7. Art 32 da Lei 4.591/64 - o incorporador somente poderá negociar sobre unidades autônomas após ter arquivado, no cartório competente de Registro de Imóveis, os seguintes documentos:

a) título de propriedade de terreno, ou de promessa, irrevogável e irretratável, de compra e venda ou de cessão de direitos ou de permuta do qual conste cláusula de imissão na posse do imóvel, não haja estipulações impeditivas de sua alienação em frações ideais e inclua consentimento para demolição e construção, devidamente registrado;

b) certidões negativas de impostos federais, estaduais e municipais, de protesto de títulos de ações cíveis e criminais e de ônus reais relativamente ao imóvel, aos alienantes do terreno e ao incorporador;

c) histórico dos títulos de propriedade do imóvel, abrangendo os últimos 20 anos, acompanhado de certidão dos respectivos registros;

d) projeto de construção devidamente aprovado pelas autoridades competentes;

e) cálculo das áreas das edificações, discriminando, além da global, a das partes comuns, e indicando, cada tipo de unidade a respectiva metragem de área construída;

f) certidão negativa de débito para com a Previdência Social, quando o titular de direitos sobre o terreno for responsável pela arrecadação das respectivas contribuições;

g) memorial descritivo das especificações da obra projetada, segundo modelo a que se refere o inciso IV, do art. 53, desta Lei;

h) avaliação do custo global da obra, atualizada à data do arquivamento, calculada de acordo com a norma do inciso III, do art. 53 com base nos custos unitários referidos no art. 54, discriminando-se, também, o custo de construção de cada unidade, devidamente autenticada pelo profissional responsável pela obra;

i) discriminação das frações ideais de terreno com as unidades autônomas que a elas corresponderão;

j) minuta da futura Convenção de condomínio que regerá a edificação ou o conjunto de edificações;

l) declaração em que se defina a parcela do preço de que trata o inciso II, do art. 39;

m) certidão do instrumento público de mandato, referido no § 1º do artigo 31;

n) declaração expressa em que se fixe, se houver, o prazo de carência (art. 34);

o) atestado de idoneidade financeira, fornecido por estabelecimento de crédito que opere no País há mais de cinco anos.

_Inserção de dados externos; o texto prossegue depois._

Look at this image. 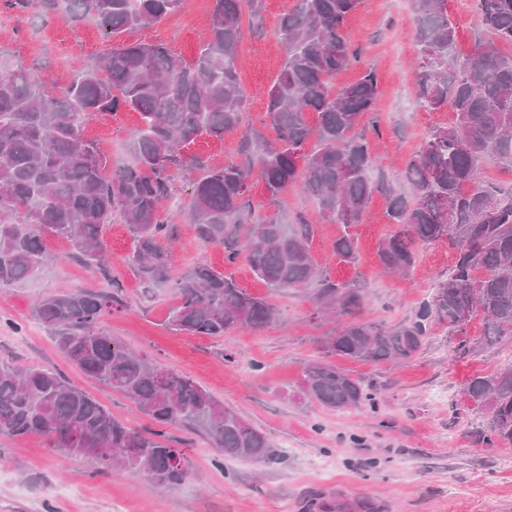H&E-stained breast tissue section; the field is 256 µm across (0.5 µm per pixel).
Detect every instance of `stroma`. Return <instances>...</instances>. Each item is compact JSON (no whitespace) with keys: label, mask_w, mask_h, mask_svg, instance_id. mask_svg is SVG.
<instances>
[{"label":"stroma","mask_w":512,"mask_h":512,"mask_svg":"<svg viewBox=\"0 0 512 512\" xmlns=\"http://www.w3.org/2000/svg\"><path fill=\"white\" fill-rule=\"evenodd\" d=\"M294 5L295 0H264L261 17L243 23L237 69L249 97L241 128L259 131L269 141L277 134L266 117V92L285 57L278 21ZM213 9L214 0H183L161 22L109 38L90 20L20 21L0 5V54L52 88L62 86L74 71L94 65L113 44H161L190 61L209 39ZM447 9L462 61L486 32L475 0H447ZM345 33L360 54L334 84L340 87L375 74L374 124L381 132L373 140L376 173L408 192L404 174L426 134L454 120L449 110L425 112L415 105L413 2L362 0L348 18ZM141 126L139 112L124 108L90 120L84 137L109 163L131 165L132 138ZM240 140V133L221 139L203 134L181 153L185 159L221 167L241 162ZM173 183L174 198L160 209L172 226L173 240L166 246L171 276L180 277L198 262H207L249 295L272 304L277 321L262 329L240 326L221 337L189 335L170 326L172 293L164 285L145 296L127 264L131 233L116 217L104 227L111 279L79 262L70 242L50 237L49 261L41 276L0 289V360L52 367L127 427L150 428L130 399L88 378L70 362L33 315L38 298L63 288L116 290L119 304L103 316V330L237 411L271 439L278 459L269 465L223 460L204 436L172 426L171 443L186 449L190 469L182 484L160 489L126 470L103 473L83 459H62L36 434L0 436V512H323V505L355 501L376 505L378 512H512V446L475 442L460 412L468 379L512 363V337L490 347L480 345L484 325L476 318L465 332L471 351L461 358L453 355L456 337L441 328L434 329L421 352L408 360L372 363L329 353L327 338L346 323V316L323 309L314 289L277 290L245 261L227 263L223 248L196 239L183 222L181 205L192 191L186 173L175 172ZM246 194L255 220L277 215L288 224L300 218L314 222L311 252L333 280L361 288V321L389 327L406 321L454 261L447 243L420 244L409 279L384 274L377 251L394 226L381 195L374 197L361 223L346 228L317 222L316 207L301 188L273 198L255 177ZM346 231L357 246L353 265L337 262L331 253L336 238ZM314 362L336 365L359 380L374 404L340 412L290 399L305 367Z\"/></svg>","instance_id":"35a3bbf8"}]
</instances>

8. Segundo Mário Pazutti Mezzari, in Condomínio e Incorporação Imobiliária no Registro de Imóveis, Porto Alegre : Livraria do Advogado Editora, 1996, p. 107, “ O registro da incorporação imobiliária é ato complexo, que exige do registrador um exame acurado de toda a documentação e pressupõe uma análise de nuances que escapem ao primeiro enfoque”.

9. Segundo Walter Ceneviva, in Lei dos Registros Públicos Comentada, São Paulo : Saraiva, 2002, p. 549, “Nas hipóteses em que não seja exigível o arquivamento do memorial de incorporação (§1º), a afetação será definida, em qualquer fase da construção, em instrumento, público ou particular, de instituição de condomínio, nos termos e com as discriminações de que tratam os arts. 7º e 8º”.